Подобно большинству европейских интеллектуалов, Стеллинг очарован русской классической литературой с ее культом маленького человека.
Это трогательно, это прекрасно, это вполне политкорректно – жалеть неудачников. С той лишь разницей, что маленький человек Гоголя и Чехова прокладывает себе путь в жизни тяжелым трудом, не обращая внимания на препятствия. Герой Стеллинга – просто бездельник. Он мечтает, он пьет с утра, он с понедельника обещает себе начать новую жизнь, но, конечно же, пальца о палец не бьет ради того, чтобы что-то изменить в себе.
У каждого из нас есть подобные знакомые. Некоторые любят изредка приходить к подобным знакомым в гости с бутылкой дорогого вискаря, чтобы рассказать о новой машине или показать фотографии, сделанные во время последнего отпуска.

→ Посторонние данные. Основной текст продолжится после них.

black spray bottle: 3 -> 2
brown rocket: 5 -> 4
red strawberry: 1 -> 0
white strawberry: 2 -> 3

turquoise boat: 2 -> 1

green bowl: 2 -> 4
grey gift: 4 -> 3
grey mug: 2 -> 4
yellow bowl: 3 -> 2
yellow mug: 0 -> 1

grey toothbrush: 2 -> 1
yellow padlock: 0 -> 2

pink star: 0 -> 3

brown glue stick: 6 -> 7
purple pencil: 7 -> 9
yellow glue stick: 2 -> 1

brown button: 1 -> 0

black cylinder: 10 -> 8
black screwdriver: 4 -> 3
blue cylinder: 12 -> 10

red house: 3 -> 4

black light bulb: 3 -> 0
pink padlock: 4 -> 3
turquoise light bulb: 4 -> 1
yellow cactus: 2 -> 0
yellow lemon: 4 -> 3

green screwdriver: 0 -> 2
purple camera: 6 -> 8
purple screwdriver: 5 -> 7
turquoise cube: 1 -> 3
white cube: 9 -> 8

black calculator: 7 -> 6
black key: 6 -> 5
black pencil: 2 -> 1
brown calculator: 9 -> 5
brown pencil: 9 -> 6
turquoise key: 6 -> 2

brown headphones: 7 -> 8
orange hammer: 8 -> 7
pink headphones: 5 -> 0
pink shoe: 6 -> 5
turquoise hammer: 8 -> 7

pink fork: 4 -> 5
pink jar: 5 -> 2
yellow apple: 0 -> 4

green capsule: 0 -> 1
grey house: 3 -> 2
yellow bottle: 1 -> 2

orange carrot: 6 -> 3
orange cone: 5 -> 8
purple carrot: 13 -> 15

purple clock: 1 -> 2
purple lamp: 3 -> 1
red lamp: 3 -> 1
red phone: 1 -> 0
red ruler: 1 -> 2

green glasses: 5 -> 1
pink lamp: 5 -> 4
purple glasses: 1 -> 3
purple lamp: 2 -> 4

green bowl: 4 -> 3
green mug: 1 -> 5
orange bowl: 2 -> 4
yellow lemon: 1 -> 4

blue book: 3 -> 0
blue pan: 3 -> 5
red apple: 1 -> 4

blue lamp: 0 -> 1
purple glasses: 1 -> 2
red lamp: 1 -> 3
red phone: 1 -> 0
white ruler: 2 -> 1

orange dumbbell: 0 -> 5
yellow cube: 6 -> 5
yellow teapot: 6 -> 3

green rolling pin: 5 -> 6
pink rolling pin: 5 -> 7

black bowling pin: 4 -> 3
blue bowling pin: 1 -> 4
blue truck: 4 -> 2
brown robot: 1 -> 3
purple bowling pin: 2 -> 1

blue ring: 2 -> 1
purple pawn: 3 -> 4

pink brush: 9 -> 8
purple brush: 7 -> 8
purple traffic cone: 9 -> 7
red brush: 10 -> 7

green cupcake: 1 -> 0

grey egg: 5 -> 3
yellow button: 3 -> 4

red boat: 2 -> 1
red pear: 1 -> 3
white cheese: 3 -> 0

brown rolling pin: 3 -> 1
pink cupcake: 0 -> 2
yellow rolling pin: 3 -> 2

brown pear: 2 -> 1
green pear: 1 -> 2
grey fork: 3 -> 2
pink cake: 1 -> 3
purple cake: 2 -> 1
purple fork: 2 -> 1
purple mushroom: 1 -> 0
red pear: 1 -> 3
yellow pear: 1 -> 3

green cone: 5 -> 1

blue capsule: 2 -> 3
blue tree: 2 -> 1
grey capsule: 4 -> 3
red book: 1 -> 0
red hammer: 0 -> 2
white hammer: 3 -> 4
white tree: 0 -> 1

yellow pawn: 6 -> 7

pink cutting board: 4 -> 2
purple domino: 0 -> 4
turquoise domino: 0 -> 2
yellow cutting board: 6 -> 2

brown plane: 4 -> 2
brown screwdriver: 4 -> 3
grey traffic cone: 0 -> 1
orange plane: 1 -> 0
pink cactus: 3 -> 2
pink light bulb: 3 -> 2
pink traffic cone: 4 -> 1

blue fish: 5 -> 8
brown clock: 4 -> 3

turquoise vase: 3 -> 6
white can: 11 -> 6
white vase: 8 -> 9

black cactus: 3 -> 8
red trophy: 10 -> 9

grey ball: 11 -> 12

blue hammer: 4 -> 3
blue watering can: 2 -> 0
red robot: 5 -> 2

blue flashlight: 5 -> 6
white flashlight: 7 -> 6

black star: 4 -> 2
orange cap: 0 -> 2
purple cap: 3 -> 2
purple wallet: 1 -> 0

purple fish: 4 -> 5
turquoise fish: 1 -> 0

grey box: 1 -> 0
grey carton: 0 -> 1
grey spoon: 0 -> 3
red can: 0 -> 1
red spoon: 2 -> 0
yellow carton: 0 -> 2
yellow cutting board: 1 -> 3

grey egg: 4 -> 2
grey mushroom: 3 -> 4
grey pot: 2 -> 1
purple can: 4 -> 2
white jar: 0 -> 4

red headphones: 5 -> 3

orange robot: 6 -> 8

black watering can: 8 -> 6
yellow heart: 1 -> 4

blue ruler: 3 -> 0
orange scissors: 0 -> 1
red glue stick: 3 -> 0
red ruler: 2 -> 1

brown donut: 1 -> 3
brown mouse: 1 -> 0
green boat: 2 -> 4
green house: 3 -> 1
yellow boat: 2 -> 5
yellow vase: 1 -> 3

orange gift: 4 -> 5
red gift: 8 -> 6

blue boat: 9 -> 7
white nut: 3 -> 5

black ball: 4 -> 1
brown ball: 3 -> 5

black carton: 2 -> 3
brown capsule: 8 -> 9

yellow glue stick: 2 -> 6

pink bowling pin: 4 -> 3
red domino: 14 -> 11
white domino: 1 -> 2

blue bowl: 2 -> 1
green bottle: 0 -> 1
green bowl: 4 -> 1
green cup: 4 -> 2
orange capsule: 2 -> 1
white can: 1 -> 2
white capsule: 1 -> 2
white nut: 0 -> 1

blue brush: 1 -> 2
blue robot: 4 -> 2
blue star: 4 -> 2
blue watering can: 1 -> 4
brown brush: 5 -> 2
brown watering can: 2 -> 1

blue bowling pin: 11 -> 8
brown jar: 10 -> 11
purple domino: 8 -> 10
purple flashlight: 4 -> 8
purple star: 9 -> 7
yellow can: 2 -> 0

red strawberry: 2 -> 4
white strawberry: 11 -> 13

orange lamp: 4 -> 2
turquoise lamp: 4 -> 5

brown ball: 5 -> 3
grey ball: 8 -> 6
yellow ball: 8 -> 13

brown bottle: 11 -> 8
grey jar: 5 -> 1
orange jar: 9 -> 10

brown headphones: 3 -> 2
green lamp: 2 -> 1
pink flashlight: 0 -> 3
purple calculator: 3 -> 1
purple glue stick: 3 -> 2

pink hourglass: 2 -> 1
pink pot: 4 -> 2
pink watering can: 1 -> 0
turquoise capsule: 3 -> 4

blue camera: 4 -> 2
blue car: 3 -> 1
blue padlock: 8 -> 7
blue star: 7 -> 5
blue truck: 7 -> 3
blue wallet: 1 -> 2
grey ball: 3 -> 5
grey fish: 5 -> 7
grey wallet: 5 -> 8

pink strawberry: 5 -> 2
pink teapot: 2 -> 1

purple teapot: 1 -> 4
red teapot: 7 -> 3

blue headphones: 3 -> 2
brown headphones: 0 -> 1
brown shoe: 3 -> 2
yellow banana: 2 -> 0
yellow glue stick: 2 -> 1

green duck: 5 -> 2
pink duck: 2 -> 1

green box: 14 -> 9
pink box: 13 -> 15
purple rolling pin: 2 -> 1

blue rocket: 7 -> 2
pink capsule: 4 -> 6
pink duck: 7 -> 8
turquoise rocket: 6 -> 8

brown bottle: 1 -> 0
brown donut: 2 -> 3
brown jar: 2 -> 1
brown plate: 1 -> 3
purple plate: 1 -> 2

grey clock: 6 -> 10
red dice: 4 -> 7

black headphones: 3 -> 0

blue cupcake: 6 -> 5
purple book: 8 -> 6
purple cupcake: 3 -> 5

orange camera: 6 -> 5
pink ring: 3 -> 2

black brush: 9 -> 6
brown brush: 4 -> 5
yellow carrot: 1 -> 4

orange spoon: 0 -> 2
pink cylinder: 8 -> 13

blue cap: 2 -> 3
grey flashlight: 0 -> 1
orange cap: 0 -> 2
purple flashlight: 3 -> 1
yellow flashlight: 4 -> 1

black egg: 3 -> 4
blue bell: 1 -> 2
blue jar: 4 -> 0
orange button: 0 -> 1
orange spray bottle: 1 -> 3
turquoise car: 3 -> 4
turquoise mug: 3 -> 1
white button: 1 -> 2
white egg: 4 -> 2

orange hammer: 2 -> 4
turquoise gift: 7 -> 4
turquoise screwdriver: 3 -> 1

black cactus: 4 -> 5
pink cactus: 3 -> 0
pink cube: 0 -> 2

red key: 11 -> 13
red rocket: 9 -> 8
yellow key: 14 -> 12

Прекрасно понимая, что подобный типаж ничего, кроме чувства неловкости, не вызывает, Стеллинг и его сценарный соавтор Ганс Хенсен применили запрещенный прием: бездельник готовится умереть, покончив жизнь самоубийством, что значительно повышает градус сочувствия и позволяет прекрасно раскрыть суть окружающих его людей.
Когда в главном герои отражаются прочие персонажи картины, в большинстве своем, такие же неудачники, начинается магия кино. А Стеллинг, что ни говори, волшебник: фильм, за исключением нескольких коротких эпизодов, целиком поставлен в помещении – по сюжету, привокзального кафе. Причем поставлен с невероятной изобретательностью: в каждой новой сцене, по мере продвижения сюжета к неминуемой развязке, режиссер находит новый ракурс привычных столов, стульев, барной стойки и окна.
Как сказала бы сертифицированная учительница языка и литературы, привокзальное кафе – это метафора нашей жизни.
Сценарий, кстати, тоже выше всяких похвал: грубоватые гэги с опрокидыванием посуды чередуются неожиданными трагикомическими эпизодами. Все персонажи, невзирая на некоторую типажную ходульность (строгий вдовец и дочка, бандит и проститутка, супружеская пара, в которой верховодит супруга; слепой гей с собачкой и так далее), получились невероятно выпуклыми и живыми, за каждым – история, драма и абсолютная внутренняя пустота.
Единственный человек, который после этого трагикомического дня в кафе на привокзальной площади никогда уже не будет прежним – это проститутка. Опять-таки, в лучших традициях классической русской литературы, как ее представляют себе западные интеллектуалы.
Набоков бы смеялся. Как это ни смешно, я был растроган.
PS. Пользуясь случаем, хочу выразить свое презрение Министерству культуры. Снимайте и дальше про казаков, гетьманов и слепых лирныков.